Data records:

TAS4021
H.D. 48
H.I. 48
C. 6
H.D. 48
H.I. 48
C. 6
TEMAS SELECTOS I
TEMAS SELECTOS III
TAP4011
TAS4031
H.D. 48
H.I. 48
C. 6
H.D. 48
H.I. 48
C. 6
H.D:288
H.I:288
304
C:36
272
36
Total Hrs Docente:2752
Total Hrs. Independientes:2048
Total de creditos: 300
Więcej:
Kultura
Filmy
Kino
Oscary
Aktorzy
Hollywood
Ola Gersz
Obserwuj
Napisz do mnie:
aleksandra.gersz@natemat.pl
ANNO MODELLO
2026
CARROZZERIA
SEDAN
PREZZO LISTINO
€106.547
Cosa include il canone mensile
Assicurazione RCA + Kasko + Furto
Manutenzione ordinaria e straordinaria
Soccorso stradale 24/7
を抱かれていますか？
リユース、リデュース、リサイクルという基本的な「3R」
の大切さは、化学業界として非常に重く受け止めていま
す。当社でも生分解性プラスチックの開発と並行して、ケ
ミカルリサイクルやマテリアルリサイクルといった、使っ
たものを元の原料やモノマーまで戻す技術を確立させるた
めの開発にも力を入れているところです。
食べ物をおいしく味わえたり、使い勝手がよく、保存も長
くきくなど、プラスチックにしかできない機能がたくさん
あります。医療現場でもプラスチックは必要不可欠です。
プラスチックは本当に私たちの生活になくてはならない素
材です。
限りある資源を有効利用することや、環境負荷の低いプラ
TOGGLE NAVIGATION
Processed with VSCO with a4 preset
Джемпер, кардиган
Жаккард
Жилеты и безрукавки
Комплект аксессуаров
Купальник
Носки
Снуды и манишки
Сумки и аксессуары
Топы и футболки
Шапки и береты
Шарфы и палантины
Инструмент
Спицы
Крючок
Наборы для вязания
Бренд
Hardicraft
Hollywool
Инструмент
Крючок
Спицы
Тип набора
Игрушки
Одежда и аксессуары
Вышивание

How to complete this task:
Could you copy every line of text from the items above, keeping each one unchanged and in its original order?

Final answer:
TAS4021
H.D. 48
H.I. 48
C. 6
H.D. 48
H.I. 48
C. 6
TEMAS SELECTOS I
TEMAS SELECTOS III
TAP4011
TAS4031
H.D. 48
H.I. 48
C. 6
H.D. 48
H.I. 48
C. 6
H.D:288
H.I:288
304
C:36
272
36
Total Hrs Docente:2752
Total Hrs. Independientes:2048
Total de creditos: 300
Więcej:
Kultura
Filmy
Kino
Oscary
Aktorzy
Hollywood
Ola Gersz
Obserwuj
Napisz do mnie:
aleksandra.gersz@natemat.pl
ANNO MODELLO
2026
CARROZZERIA
SEDAN
PREZZO LISTINO
€106.547
Cosa include il canone mensile
Assicurazione RCA + Kasko + Furto
Manutenzione ordinaria e straordinaria
Soccorso stradale 24/7
を抱かれていますか？
リユース、リデュース、リサイクルという基本的な「3R」
の大切さは、化学業界として非常に重く受け止めていま
す。当社でも生分解性プラスチックの開発と並行して、ケ
ミカルリサイクルやマテリアルリサイクルといった、使っ
たものを元の原料やモノマーまで戻す技術を確立させるた
めの開発にも力を入れているところです。
食べ物をおいしく味わえたり、使い勝手がよく、保存も長
くきくなど、プラスチックにしかできない機能がたくさん
あります。医療現場でもプラスチックは必要不可欠です。
プラスチックは本当に私たちの生活になくてはならない素
材です。
限りある資源を有効利用することや、環境負荷の低いプラ
TOGGLE NAVIGATION
Processed with VSCO with a4 preset
Джемпер, кардиган
Жаккард
Жилеты и безрукавки
Комплект аксессуаров
Купальник
Носки
Снуды и манишки
Сумки и аксессуары
Топы и футболки
Шапки и береты
Шарфы и палантины
Инструмент
Спицы
Крючок
Наборы для вязания
Бренд
Hardicraft
Hollywool
Инструмент
Крючок
Спицы
Тип набора
Игрушки
Одежда и аксессуары
Вышивание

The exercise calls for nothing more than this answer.